The limb and foot proportions were clearly those of a predator. Some species had short, sturdy legs for ambushing prey, some had longer, more slender legs for long chases or short sprints. All species had 3-toed feet with sharp talons on the toes that could be used for traction while running or for anchoring carcasses to the ground while feeding.

The manner in which these animals attacked and killed their prey must have been very similar to that of large theropod dinosaurs. Large mammalian prey would have been most likely stalked and rushed upon from behind. To minimize the risk of injury and ensure a swift death, most predators today target the head or neck of their prey and these birds were likely no exception. The momentum of the attack and the hammer-blow from the neck and open beak would inflict considerable impact damage. Death or paralysis would result from crushing or severing of the prey's vertebrae.

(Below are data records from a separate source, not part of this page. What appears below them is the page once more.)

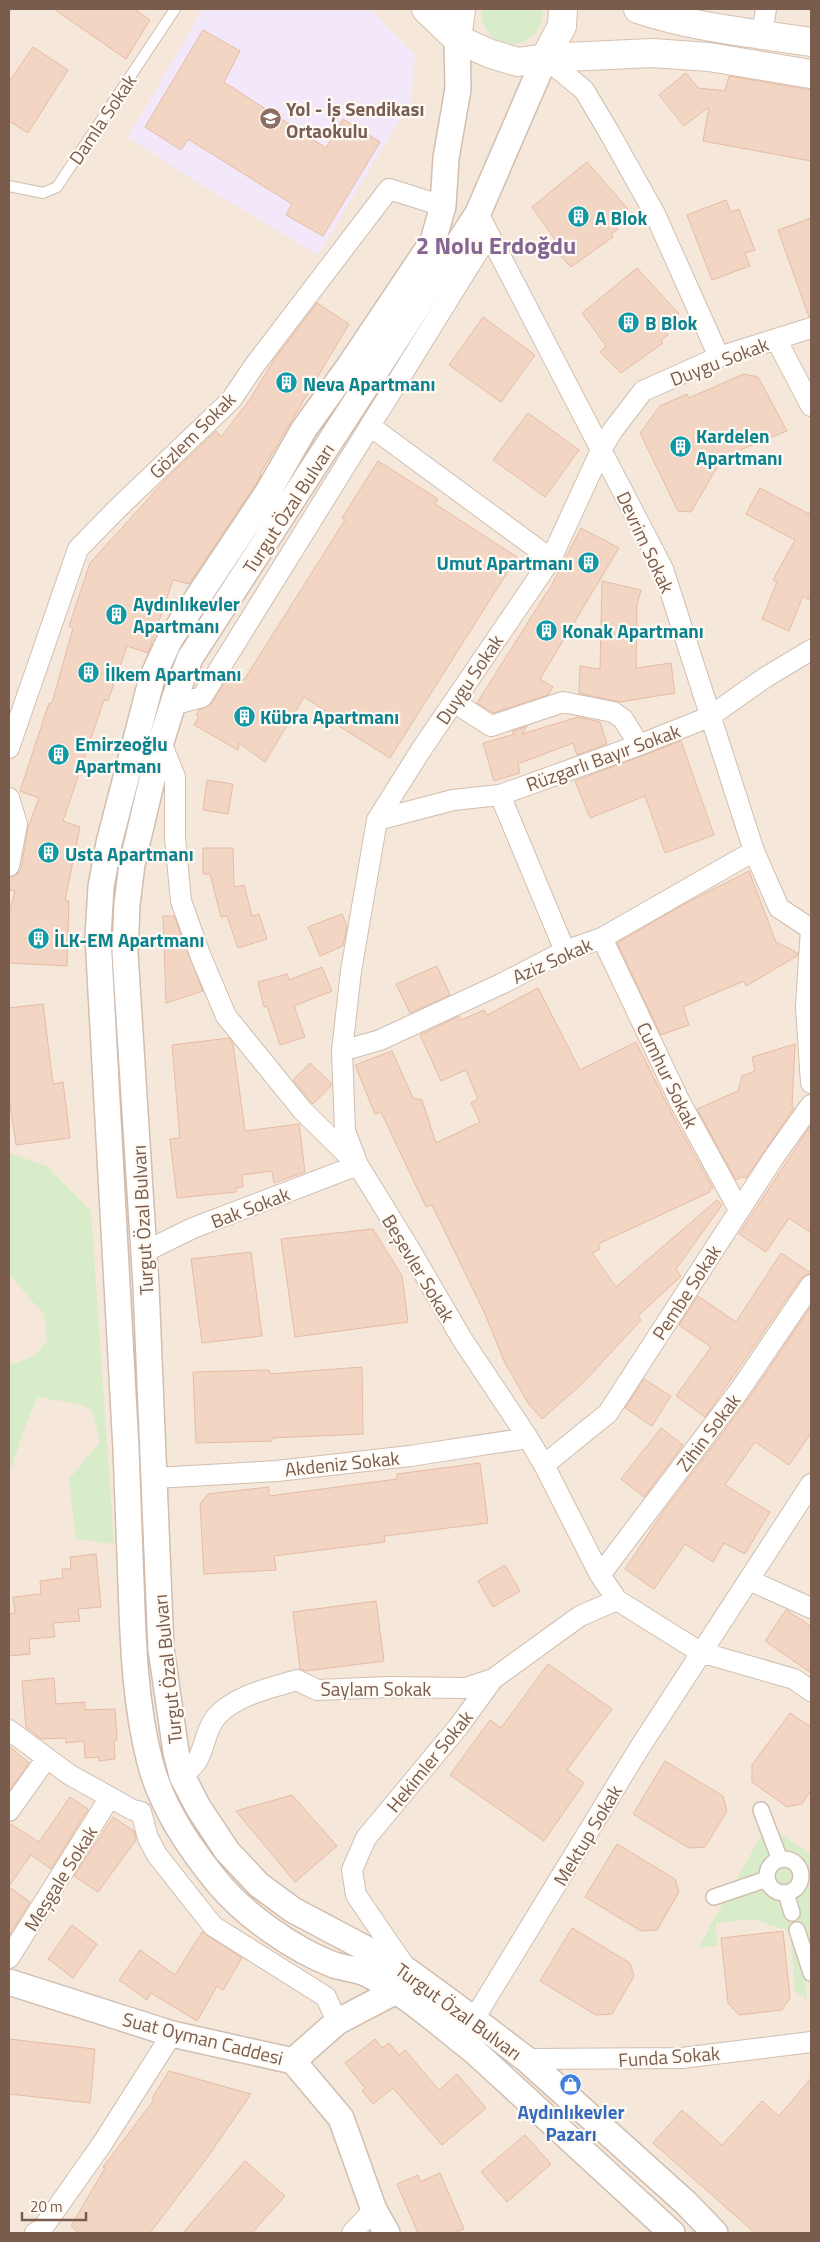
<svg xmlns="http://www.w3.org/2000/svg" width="820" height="2242" font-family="'Titillium Web',sans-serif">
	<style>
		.residential { fill: #f5e8da }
		.education { fill: #f3e8fa }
		.green { fill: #d8ecc9 }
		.building { fill: #f3d5c3; stroke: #e6bba3 }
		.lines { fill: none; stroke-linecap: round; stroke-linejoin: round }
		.service-casing { stroke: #d1beb0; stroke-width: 12 }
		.pedestrian-casing { stroke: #d1beb0; stroke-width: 18 }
		.minor-casing { stroke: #d1beb0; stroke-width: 22 }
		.tertiary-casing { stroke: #d1beb0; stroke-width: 28 }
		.secondary-casing { stroke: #d6c0b0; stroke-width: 30 }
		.service { stroke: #fff; stroke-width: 10 }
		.pedestrian { stroke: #fff; stroke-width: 15 }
		.minor { stroke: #fff; stroke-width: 20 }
		.tertiary { stroke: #fff; stroke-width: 25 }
		.secondary { stroke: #fff; stroke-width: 28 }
		.labels { text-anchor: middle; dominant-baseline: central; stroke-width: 4.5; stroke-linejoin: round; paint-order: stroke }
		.education-label { font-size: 19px; font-weight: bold; fill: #785e54; stroke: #fffaf3; text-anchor: start }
		.street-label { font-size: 19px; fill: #7a5c4d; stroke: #fffaf3 }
		.culture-label { font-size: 19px; font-weight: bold; fill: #0d838f; stroke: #fffaf3; text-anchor: start }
		.shop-label { font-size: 19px; font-weight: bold; fill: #366cbe; stroke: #fffaf3 }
		.district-label { font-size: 24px; font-weight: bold; fill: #846695; stroke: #fffaf3 }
	</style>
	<rect width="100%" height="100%" fill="#fdf6ec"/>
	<path class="residential" d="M9,9h802v2224h-802z"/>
	<path class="education" d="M203,9h167l45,46 -4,46 -93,154 -123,-74 -67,-44z"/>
	<path class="green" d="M481,9h62c1,46 -62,47 -62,0z
		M9,1153l38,13 44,45 23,333 -38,-5 -7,-60 31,-37 -8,-32 -14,-6 -40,-7c-13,25 -19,51 -29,77v-109l26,-9 12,-16 -3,-25 -35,-41z
		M767,1825l44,30v116l-6,2 2,28 -12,-10 -5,-60 -38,-12 -36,4 1,23 -19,2z"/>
	<path class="building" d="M54,9h80l16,11 -24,39z
		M203,30l37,21 -16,31 102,66 17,-29 37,23 -57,94 -37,-21 6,-11 -104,-65 -7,11 -36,-23z
		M33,47l35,23 -40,63 -19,-12v-39z
		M686,73l12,15 27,3 4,-15 82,14v71l-108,-20 6,-34 -25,19 -25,-31z
		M587,162l41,47 -15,13 5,7 -7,5 2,3 -42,30 -20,-21 5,-5 -24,-34z
		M726,200l5,12 8,-3 16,41 -10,3 5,13 -38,14 -25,-65z
		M811,218v98l-2,1 -31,-87z
		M637,268l42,46 -16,14 5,7 -7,5 2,3 -42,30 -21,-21 6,-6 -24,-33z
		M317,303l32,21 -89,150 1,1 -5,9 -67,100 -16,-4 -25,73 -21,-7 -19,55 -4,-1 -41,121 17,6 -15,73 4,1 -2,65 -58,-3v-49l6,-23 -6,-1v-12l9,-4 3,-5 7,-41 11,-30 -19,-7 29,-88h3l21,-75 -4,-2 21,-63 77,-85 49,-47 5,6 30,-39 22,-37z
		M483,317l52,38 -34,47 -52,-37z
		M744,374l14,3 29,54 -64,26 -32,55 -13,-1 -38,-78 20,-27 27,-12 2,4z
		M528,413l51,37 -34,47 -52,-37z
		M378,461l60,38 -3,5 82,53 -127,201 -56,-35 3,-5 -33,-21 -39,65 -26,-19 -1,7 -44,-25 5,-8 -3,-2 3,-5 13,-7 19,-30 13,7 101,-160 -3,-2z
		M760,488l49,26 2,-4v91l-8,-5 -14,35 -27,-12 15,-37 -4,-2 22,-40 -49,-26z
		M581,528l38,20 -79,131 13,8 -5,8 -55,18 -16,-10 70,-111h1z
		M602,581l39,9 -4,15 -1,63 35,-5 4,30 -55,9 -41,-9 1,-27 20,3z
		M578,717l22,5 7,22 -30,11 -4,-12 -55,21 2,9 -26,8 -11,-38 32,-9 -3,-2 15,-6 -5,8z
		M681,741l33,94 -49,18 -20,-57 -55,22 -15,-37z
		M207,780l26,4 -5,30 -25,-4z
		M203,848h30l1,39 10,-2 8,31 7,-2 8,25 -29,9 -11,-32 -6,1 -11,-43h-7z
		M749,871l27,71 22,11 -1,3 -51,30 -2,-5 -61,26 6,18 -28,10 -44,-92 69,-40z
		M342,914l5,12 -4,20 -23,10 -12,-29z
		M163,916h11l29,75 -37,12z
		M437,966l13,29 -40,18 -14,-29z
		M322,967l10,24 -38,15 11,31 -25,8 -13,-39 -3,1 -6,-25 29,-8 2,6z
		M538,988l42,82 56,-28 38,76 39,70 -4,1 1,3 -112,52 2,5 -8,4 24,34 101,-87 5,5 -46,64 5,7 -43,40 3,4 -59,64 -40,35 -14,-16 -24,-42 -19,-47 -53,-109 -6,2 -45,-95 -6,2 -20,-49 37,-14 21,47 9,2 14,43 44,-21 -9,-19 7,-4 -12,-29 -25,11 -21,-46 39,-19 2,4 23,-10 3,5z
		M43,1004l10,80 10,-2 7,56 -54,7 -7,-49v-88z
		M229,1038l4,6 12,87 54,-7 6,48 -31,11 -2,-12 -30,4 1,12 -7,1v4l-59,6 -7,-59 10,-1 -8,-93z
		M795,1044l-3,63 2,1 -48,70 -4,-1 -6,3 -39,-71 41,-18 4,-15 13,-5 -3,-14z
		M310,1063l21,20v3l-18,18 -20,-24z
		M811,1125v108l-22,-15 -23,34 -27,-18z
		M373,1229l29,47 6,46 -113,15 -14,-98z
		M251,1252l11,84 -60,7 -11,-84z
		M781,1253l30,20 -10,5 -96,139 -29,-21 35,-49 -32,-22 19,-29 38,26z
		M811,1306v127l-22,32 -34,-23 -30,43 45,27 -25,42 -21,-11 -11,19 -28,-18 -31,45 -29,-20 38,-57 86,-114z
		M362,1367l1,67 -91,4v3l-76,2 -3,-71 76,-2 1,4z
		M644,1379l27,17 -19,30 -27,-18z
		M661,1428l22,17 -39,52 -23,-18z
		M480,1463l8,60 -104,13 1,6 -111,14 2,14 -72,4 -4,-70 8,-10 61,-7v9l128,-17v-5z
		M96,1554l5,53 -23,2 2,12 -27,2 2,14 -26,2 1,15 -21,2v-42l6,-1 -2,-16 28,-3 -1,-13 23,-3 -1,-9h9l-1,-12z
		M505,1565l15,26 -27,16 -15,-26z
		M376,1601l8,60 -78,10 -6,-2 -7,-57z
		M786,1610l25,16v47l-46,-32z
		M548,1664l64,45 -45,61 17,13 -40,58 -94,-66 40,-55 11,8z
		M54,1678l2,26 29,-2v8l30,-1 2,31h-3l1,19 -16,2v-4l-14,1 -1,-17 -18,2v-5l-25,1 -15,-12 -4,-46z
		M790,1713l21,14v63l-9,14 -15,3 -35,-25v-17z
		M9,1746l20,17 -20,28z
		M665,1761l58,35 4,15 -22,36 -16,1 -56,-34z
		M292,1795l45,51 -42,36 -59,-71z
		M70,1797l18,12 -37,60 -20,-14 -22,31v-63l30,19z
		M113,1817l21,14 2,9 -38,52 -24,-16z
		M617,1844l58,35 4,13 -22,38 -16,1 -56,-34z
		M9,1887l21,15 -21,34z
		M72,1925l25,19 -24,34 -25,-19z
		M572,1928l58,35 4,13 -22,38 -16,1 -56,-34z
		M783,1931l7,67 -8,12 -43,5 -11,-12 -7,-65z
		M202,1932l40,26 -19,32 -6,-4 -20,35 -46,-28 -4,7 -28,-20 21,-30 35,25z
		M9,2039l86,10 -5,54 -81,-9z
		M375,2039l7,9 7,-5 10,12 6,-5 34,40 18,-16 29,34 -44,37 -49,-57 -20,16 -11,-13 3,-3 -20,-25z
		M169,2071l82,23 -42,61 -59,78h-72l-7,-7 34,-58 -2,-1 51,-67 -2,-2z
		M811,2078v155h-56l-102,-90 29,-33 40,35 40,-44 17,15z
		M525,2135l26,29 -44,38 -26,-30z
		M245,2161l40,35 -33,37h-69z
		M440,2173l24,56 -11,4h-35l-21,-49 21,-9 2,7z"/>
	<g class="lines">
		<defs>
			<path id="service" d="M9,186l34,7 14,-6 118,-178"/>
			<path id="pedestrian" d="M761,1810l19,50
				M767 1876a17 17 0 1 1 34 0a17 17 0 1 1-34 0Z
				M786,1893l6,20
				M714,1897l53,-18
				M797,1930l14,43"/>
			<path id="minor" d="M762,34l4,-25
				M545,58l39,32 25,42 46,82 64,143
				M478,213l185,356 91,282 25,57 32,21
				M776,339l35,67
				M370,426l181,133
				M454,702l37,24 72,-24 50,10 10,7 16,26
				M172,705l30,-8 287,-463
				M161,742l14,35v61l6,63 20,56 25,59 77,95 55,54 51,83 53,91 66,99 16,27 56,110 17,25 83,52 94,27 17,12
				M9,748l69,-199 39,-40 114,-109 23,-34 135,-177 54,17
				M500,795l65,156
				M9,798l8,26 -8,42
				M377,820l76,-20 47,-5 139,-50 70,-28 57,-40 45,-27
				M811,928l-5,79 5,76
				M602,938l78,164 59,108
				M342,1051l38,-11 121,-56 64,-33 37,-13 152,-87
				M144,1252l49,-24 165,-63 -13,-34 -3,-80 9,-80 26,-151 44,-70 130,-191 51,-111 11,-18 30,-39 76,-34 92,-29
				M544,1465l64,-52 166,-256 37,-52
				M155,1478l122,-7 133,-15 118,-18
				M600,1575l139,-184 72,-106
				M749,1580l62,28
				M9,1730l61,45 63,35 8,2
				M182,1776c5,-5 13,-10 16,-17 7,-13 8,-30 18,-42 19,-22 55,-29 81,-37l20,10 71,-3 78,1 27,-9
				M9,1811l37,-52
				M141,1812l7,26 9,17 56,71 113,71 11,25
				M9,1958l101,-161
				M408,1971l-52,-76 -4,-25 14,-32 93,-112 34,-47 87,-63 37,-16
				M466,2032l174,-285 171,-263
				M526,2059l156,-1 129,-16
				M35,2233l7,-4 60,-85 70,-110
				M352,2233l22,-23"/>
			<path id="tertiary" d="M457,39l1,50 -12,69 -3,48 -10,35 -83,124 -46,64 -36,63 -98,147 -18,39 -43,165 -8,44 -3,49c10,171 20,342 28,513 2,45 3,89 5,134 2,60 4,121 19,179 11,44 40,87 69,122 27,32 75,66 115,81 10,3 21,4 31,8 40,19 74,51 109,78l198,182
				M545,58l-67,155 -288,445 -15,39 -14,45 -29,122 -5,40 -2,49 21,333 15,363 15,103 6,24 16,31 29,44 32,34 34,25 115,61 67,49 51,39 160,144 29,30
				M9,1982l163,52 121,27 48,57 33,92 13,23
				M293,2061l44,-39 59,-31 7,-12"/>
			<path id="secondary" d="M426,9l31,30 34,15 27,8 27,-4 107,-5 57,4 102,17
				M638,9c56,19 115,24 173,33
				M457,39l4,-30
				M545,58l17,-32 1,-17"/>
		</defs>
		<use href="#service" class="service-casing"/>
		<use href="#pedestrian" class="pedestrian-casing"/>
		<use href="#minor" class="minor-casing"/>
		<use href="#tertiary" class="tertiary-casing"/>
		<use href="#secondary" class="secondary-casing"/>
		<use href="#service" class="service"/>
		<use href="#pedestrian" class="pedestrian"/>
		<use href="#minor" class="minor"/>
		<use href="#tertiary" class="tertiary"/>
		<use href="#secondary" class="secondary"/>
	</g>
	<defs>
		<symbol id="school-disc" viewBox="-11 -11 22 22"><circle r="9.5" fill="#8d6e63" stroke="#fffaf3"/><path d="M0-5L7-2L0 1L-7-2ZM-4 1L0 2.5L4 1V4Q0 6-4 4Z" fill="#fff"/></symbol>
		<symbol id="building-disc" viewBox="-11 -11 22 22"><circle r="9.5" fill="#0f9aa8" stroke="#fffaf3"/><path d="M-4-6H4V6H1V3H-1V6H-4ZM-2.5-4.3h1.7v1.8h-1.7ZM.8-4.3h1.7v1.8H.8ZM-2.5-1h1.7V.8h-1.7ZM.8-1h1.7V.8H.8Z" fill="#fff"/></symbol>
		<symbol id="shop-disc" viewBox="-11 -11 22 22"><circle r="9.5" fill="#3f7fe0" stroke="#fffaf3"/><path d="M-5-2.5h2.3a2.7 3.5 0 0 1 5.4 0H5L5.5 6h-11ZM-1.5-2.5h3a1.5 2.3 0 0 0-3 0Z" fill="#fff"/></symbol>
	</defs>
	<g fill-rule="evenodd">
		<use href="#school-disc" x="258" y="106" width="25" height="25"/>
		<use href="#building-disc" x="566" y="204" width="25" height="25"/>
		<use href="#building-disc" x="616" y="310" width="25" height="25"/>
		<use href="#building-disc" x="274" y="370" width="25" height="25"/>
		<use href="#building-disc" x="668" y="434" width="25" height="25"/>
		<use href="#building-disc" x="576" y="550" width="25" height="25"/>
		<use href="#building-disc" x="104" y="602" width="25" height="25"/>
		<use href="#building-disc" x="534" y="618" width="25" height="25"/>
		<use href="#building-disc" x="76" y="660" width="25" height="25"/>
		<use href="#building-disc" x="232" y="704" width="25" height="25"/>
		<use href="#building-disc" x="46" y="742" width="25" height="25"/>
		<use href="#building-disc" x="36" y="840" width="25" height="25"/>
		<use href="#building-disc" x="26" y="926" width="25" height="25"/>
		<use href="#shop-disc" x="558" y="2072" width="25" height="25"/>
	</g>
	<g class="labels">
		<g class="education-label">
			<text x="286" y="108">Yol - İş Sendikası<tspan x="286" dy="22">Ortaokulu</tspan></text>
		</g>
		<g class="street-label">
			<text transform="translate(102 119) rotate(-56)">Damla Sokak</text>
			<text transform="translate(719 361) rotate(-21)">Duygu Sokak</text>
			<text transform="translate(192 435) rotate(-45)">Gözlem Sokak</text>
			<text transform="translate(288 508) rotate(-57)">Turgut Özal Bulvarı</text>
			<text transform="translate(646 542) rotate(65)">Devrim Sokak</text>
			<text transform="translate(469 679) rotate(-56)">Duygu Sokak</text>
			<text transform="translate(603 757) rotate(-20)">Rüzgarlı Bayır Sokak</text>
			<text transform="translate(552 960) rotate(-24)">Aziz Sokak</text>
			<text transform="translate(668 1075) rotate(64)">Cumhur Sokak</text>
			<text transform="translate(250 1207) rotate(-21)">Bak Sokak</text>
			<text transform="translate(142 1220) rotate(-93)">Turgut Özal Bulvarı</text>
			<text transform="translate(419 1268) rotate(59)">Beşevler Sokak</text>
			<text transform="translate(686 1292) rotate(-57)">Pembe Sokak</text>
			<text transform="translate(708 1432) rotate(-53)">Zihin Sokak</text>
			<text transform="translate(342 1463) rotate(-6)">Akdeniz Sokak</text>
			<text transform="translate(167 1669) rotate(-96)">Turgut Özal Bulvarı</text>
			<text x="376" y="1688">Saylam Sokak</text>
			<text transform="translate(429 1761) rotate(-51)">Hekimler Sokak</text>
			<text transform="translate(587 1835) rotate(-59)">Mektup Sokak</text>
			<text transform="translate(60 1878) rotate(-58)">Meşgale Sokak</text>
			<text transform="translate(459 2011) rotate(36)">Turgut Özal Bulvarı</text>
			<text transform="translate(203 2038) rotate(14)">Suat Oyman Caddesi</text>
			<text transform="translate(669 2056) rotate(-4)">Funda Sokak</text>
		</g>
		<g class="culture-label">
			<text x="595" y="217">A Blok</text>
			<text x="645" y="322">B Blok</text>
			<text x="303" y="383">Neva Apartmanı</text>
			<text x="696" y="435">Kardelen<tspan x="696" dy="22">Apartmanı</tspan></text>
			<text x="573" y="562" text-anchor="end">Umut Apartmanı</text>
			<text x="133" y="603">Aydınlıkevler<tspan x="133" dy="22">Apartmanı</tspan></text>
			<text x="562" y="630">Konak Apartmanı</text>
			<text x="105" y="673">İlkem Apartmanı</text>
			<text x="260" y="716">Kübra Apartmanı</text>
			<text x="75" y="743">Emirzeoğlu<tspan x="75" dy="22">Apartmanı</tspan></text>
			<text x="65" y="853">Usta Apartmanı</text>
			<text x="54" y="939">İLK-EM Apartmanı</text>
		</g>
		<g class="shop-label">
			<text x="571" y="2111">Aydınlıkevler<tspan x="571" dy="22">Pazarı</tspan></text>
		</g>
		<g class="district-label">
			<text x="496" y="245">2 Nolu Erdoğdu</text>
		</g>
	</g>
	<rect width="820" height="2242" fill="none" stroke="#7a5c4d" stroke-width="20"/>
	<path d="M22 2212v8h64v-8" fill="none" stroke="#7a5c4d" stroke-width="2.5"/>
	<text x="30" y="2212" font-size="15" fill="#7a5c4d" stroke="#fffaf3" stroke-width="4" paint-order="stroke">20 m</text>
</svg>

Murray, P. F. & Megirian, D. (1998) "The Skull of Dromornithid Birds: Anatomical Evidence for their Relationship to Anseriformes (Dromornithidae, Anseriformes)". Records of the South Australian Museum 31: 51-97.

Rich, P. (1979). "The Dromornithidae, an Extinct Family of Large Ground Birds Endemic to Australia". Bulletin of the Bureau of Mineral Resources, Geology and Geophysics 184: 1-190.

Chandler, R.M. (1994). "The Wing of Titanis walleri ((Aves: Phorusrhacidae) from the late Blancan of Florida". Bulletin of the Florida Museum of Natural History, Biological Sciences 36: 175–180.